Comme nous l’avons vu (ci-dessus, chap. 6 § 1), après la destruction du premier Temple, les prophètes instituèrent quatre jeûnes. Le plus sévère d’entre ces jeûnes est celui du 9 av (tich’a bé-av), date à laquelle le Temple fut détruit (sur la signification de ce jeûne, cf. chap. 6 § 4). Ces jeûnes furent institués à l’exemple de celui de Kipour, dont la durée est une journée entière, et où s’appliquent cinq interdits. Mais après la construction du deuxième Temple, ces quatre jeûnes furent annulés et changés en jours de joie et d’allégresse. Quand le deuxième Temple fut détruit, ces quatre jeûnes reprirent leur statut précédent.
Quand s’acheva la période des durs décrets, et que commencèrent des jours où, d’un côté, le Temple restait détruit, mais où, de l’autre, nous n’endurions plus de décrets néfastes, les sages décidèrent que le statut de trois des quatre jeûnes – le 10 téveth, le 17 tamouz et le jeûne de Guédalia – dépendrait de la volonté du peuple juif : « S’ils le veulent, ils jeûneront ; s’ils le veulent, ils ne jeûneront pas. »
En revanche, le 9 av, où les malheurs furent multiples pour le peuple juif et où les deux Temples d’Israël furent détruits, nous avons l’obligation de jeûner dans tous les cas. Même dans les temps de tranquillité, le statut de cette date ne dépend pas de la volonté du peuple juif : tant que le Temple reste détruit, on se doit de jeûner, comme l’ont décidé les prophètes (Roch Hachana 18b).
Là réside essentiellement la différence entre le jeûne du 9 av et les jeûnes courts.
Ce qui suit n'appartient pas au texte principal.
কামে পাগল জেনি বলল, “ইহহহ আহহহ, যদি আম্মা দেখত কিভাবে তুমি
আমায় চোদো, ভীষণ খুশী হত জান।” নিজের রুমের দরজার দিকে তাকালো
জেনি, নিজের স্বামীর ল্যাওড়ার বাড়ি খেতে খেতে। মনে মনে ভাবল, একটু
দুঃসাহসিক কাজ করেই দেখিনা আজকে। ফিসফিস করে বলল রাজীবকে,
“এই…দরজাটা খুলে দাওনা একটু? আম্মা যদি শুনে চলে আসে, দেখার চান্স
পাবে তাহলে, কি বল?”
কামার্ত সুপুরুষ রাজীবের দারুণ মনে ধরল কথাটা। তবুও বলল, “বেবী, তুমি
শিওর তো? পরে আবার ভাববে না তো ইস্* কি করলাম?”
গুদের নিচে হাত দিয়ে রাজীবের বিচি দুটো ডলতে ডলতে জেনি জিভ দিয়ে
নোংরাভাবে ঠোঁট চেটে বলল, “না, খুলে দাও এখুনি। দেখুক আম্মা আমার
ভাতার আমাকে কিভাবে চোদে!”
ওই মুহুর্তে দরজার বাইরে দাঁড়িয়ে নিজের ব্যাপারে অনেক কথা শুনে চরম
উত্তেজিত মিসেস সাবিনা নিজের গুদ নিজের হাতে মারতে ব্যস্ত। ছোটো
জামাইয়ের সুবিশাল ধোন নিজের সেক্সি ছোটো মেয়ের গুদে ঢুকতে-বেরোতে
Le 9 av, notre obligation de jeûner vient de la décision des prophètes, de sorte que toutes les lois du jeûne s’y appliquent dans leur plénitude ; tandis que lors des jeûnes courts, notre obligation vient de ce que le peuple juif adopta la coutume de jeûner, jusqu’à la reconstruction du Temple. Or, dès le moment où ils prirent sur eux de jeûner à ces dates, les Juifs ne prirent pas pour autant sur eux l’ensemble des rigueurs propres au jeûne du 9 av (comme nous l’avons vu au chap. 7 § 1)[1].